Annonces de bals 1900

Elles ont toutes les deux été publiées dans Le Figaro, la première le lundi 26 février, la seconde le jeudi 22 mars 1900 :

Rappelons que le Casino de Paris donnera demain mardi gras, dans l'après-midi, un grand bal d'enfants, et le soir une grande redoute masquée dont nous donnerons le programme dans notre prochain numéro.
La mi-carême sera bien fêtée aujourd'hui au joyeux Moulin Rouge[15]. Dans l'après-midi aura lieu un ravissant bal d'enfants.

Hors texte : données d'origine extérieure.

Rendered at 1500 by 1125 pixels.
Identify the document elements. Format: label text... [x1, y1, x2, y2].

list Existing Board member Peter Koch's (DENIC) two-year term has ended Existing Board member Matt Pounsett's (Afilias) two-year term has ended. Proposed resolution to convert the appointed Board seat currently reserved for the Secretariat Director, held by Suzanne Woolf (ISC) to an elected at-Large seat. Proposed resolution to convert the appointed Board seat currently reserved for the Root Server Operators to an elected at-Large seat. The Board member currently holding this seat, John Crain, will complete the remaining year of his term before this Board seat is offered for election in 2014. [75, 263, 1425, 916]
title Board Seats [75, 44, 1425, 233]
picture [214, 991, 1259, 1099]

Le soir, ce sera le tour des grands pour qui une brillante fête de nuit a été organisée.

Notes

  1. Extrait d'un rapport de police du 30 ventôse an XIII, 21 mars 1805, conservé dans les Collections historiques de la Préfecture de police et publié en 1994 dans une brochure promotionnelle du Carnaval de Paris : « Suivant un ancien usage, les blanchisseuses ont célébré la mi-carême, par des danses et des chants dans leurs bateaux. » (Les bateaux dont il est question sont les bateaux-lavoirs qui étaient amarrés sur la Seine).
  2. « Journal et mémoires de Mathieu Marais, Avocat au Parlement de Paris, sur la régence et le règne de Louis XV (1715-1737) », Firmin Didot éditeurs, Paris 1864, tome 2, page 92 (Usuels Bibliothèque historique de la ville de Paris 8°H73)
  3. Qui a lieu le Mardi Gras 25 février 1721.
  4. a et b « Journal anecdotique du règne de Louis XV », par E.J.F.Barbier, Avocat au Parlement de Paris – Edition de 1847 – En 1723, les trois jours gras (dimanche, lundi et mardi-gras) tombaient les 4, 5 et 6 février.
  5. Mot utilisé ici dans le sens de "personnes masquées".
  6. C'est-à-dire positivement, en termes exprès (note de l'édition de 1849).
  7. Il s'agit du nom porté à l'époque par l'Opéra.
  8. Le premier numéro de ce journal est sorti le 3 janvier de la même année
  9. Allusion au fait que l'argent va servir à des œuvres de charité.
  10. Bibliothèque pour rire - Le bal Musard, par Louis Huart, avec 60 vignettes de Cham, Paris 1850.
  11. Le succès du galop des tambours – créé l'année précédente par Jean-Baptiste Joseph Tolbecque au bal du Théâtre de la Renaissance, – se poursuit en 1840, contrairement à d'autres succès musicaux du Carnaval de Paris dont la carrière dure juste le temps d'un Carnaval.
  12. a, b, c et d Le Journal Amusant, 12 Février 1870
  13. L'article paraît le dimanche 19 et parle de la Mi-Carême de l'avant-veille, jeudi 17. Il a donc été rédigé le 18.
  14. Célèbre médecin-légiste, à moins qu'il s'agisse ici d'un homonyme.
  15. C'était à l'époque une salle de bal.